ATLANTA (AP) — Two Gwinnett County gang members have pleaded guilty to federal charges, including their involvement in three gang-related slayings, according to the U.S. Attorney’s Office.

Alex “Stranger” Romero, 29, and Ruben “Boxer” Hernandez, 25, both of Lawrenceville, pleaded guilty Wednesday to charges of conspiracy under the federal Racketeer Influenced and Corrupt Organizations, or “RICO”, statute, according to a statement from the U.S. Attorney’s Office.

They are the last two of a dozen defendants arrested in the federal “Brownside Locos” gang case.

Romero, pleaded guilty to the July 2001 drive-by murder of Karlin Antunez and the October 2002 murder of Aldo Vallejo, which occurred in a gun battle between two cars.

He is facing state charges for the July 2001 murder and will most likely be charged and tried for the October 2002 murder, said Gwinnett County District Attorney Danny Porter.

Hernandez, pleaded guilty to the May 1998 drive-by shooting murder of Ricardo Meza. It is likely he will be tried for that crime on the state level as well, Porter said.

The two will be sentenced Jan. 4, said Patrick Crosby, spokesman for the U.S. Attorney’s Office.

Both men will most likely be tried on the state level in Gwinnett County as well, as they have admitted guilt in federal court.

“We want to see their sentences before we decide what were going to do,” Porter said Friday.

U.S. Attorney David E. Nahmias said in a statement that the gang’s “stock in trade” was fear.

“The gang’s purpose, and what they cared about, was to terrorize people who they thought were rival gang members.

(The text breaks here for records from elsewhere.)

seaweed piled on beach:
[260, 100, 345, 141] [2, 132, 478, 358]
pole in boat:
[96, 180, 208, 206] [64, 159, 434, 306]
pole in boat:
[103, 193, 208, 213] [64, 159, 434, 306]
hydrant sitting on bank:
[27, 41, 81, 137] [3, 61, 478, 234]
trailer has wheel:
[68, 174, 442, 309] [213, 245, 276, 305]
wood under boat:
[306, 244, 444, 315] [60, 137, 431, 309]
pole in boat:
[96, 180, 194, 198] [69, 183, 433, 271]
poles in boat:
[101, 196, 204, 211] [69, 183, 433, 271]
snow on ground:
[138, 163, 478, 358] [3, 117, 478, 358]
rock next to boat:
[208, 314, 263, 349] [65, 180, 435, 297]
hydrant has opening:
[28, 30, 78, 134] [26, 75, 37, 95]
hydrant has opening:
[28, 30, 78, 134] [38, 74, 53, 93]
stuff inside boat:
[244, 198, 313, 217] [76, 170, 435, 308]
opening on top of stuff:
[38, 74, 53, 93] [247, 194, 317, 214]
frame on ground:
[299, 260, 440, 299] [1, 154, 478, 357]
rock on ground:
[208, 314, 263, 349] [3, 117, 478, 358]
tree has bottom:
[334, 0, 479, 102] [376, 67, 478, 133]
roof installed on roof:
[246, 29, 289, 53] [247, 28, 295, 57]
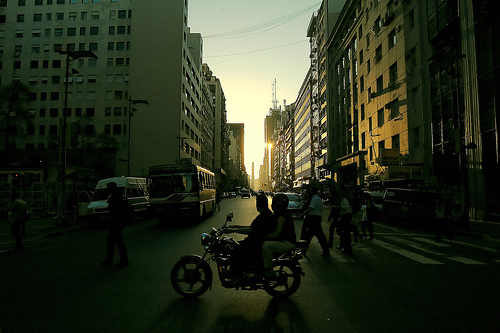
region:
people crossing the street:
[289, 169, 404, 265]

It didn’t matter if the person who they scared, hurt or killed turned out not to be a rival gang member, but an innocent person instead. Stopping gang-related intimidation and fear will continue to be a focus of federal law enforcement in North Georgia,” Nahmias said.

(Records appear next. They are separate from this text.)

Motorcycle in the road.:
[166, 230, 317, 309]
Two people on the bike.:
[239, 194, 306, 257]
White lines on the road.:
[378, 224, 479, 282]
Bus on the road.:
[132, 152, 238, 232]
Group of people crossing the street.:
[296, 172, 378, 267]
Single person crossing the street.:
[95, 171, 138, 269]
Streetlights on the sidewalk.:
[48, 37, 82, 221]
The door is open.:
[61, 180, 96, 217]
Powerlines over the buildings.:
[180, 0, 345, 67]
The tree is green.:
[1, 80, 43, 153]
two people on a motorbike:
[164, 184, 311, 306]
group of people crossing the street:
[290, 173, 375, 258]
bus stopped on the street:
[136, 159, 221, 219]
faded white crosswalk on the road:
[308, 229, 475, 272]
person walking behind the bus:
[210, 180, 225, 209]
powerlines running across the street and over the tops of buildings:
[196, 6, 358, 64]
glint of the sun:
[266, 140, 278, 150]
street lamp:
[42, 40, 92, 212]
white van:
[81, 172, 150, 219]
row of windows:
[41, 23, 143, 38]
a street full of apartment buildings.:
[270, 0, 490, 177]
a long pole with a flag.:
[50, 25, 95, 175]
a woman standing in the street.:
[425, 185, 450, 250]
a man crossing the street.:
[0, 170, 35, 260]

Other Brownside Locos members have pleaded guilty to related racketeering charges, Crosby said.

Israel “Puppet” Talavera, pleaded guilty for his involvement in the 2002 murder, and Carlos “Smokey” Maynard-Reyes pleaded guilty for his involvement in the Antunez murder in 2001. One defendant, Julio “Sleepy” Ramos is at large and believed to be in Mexico, the U.S. Attorney’s Office said.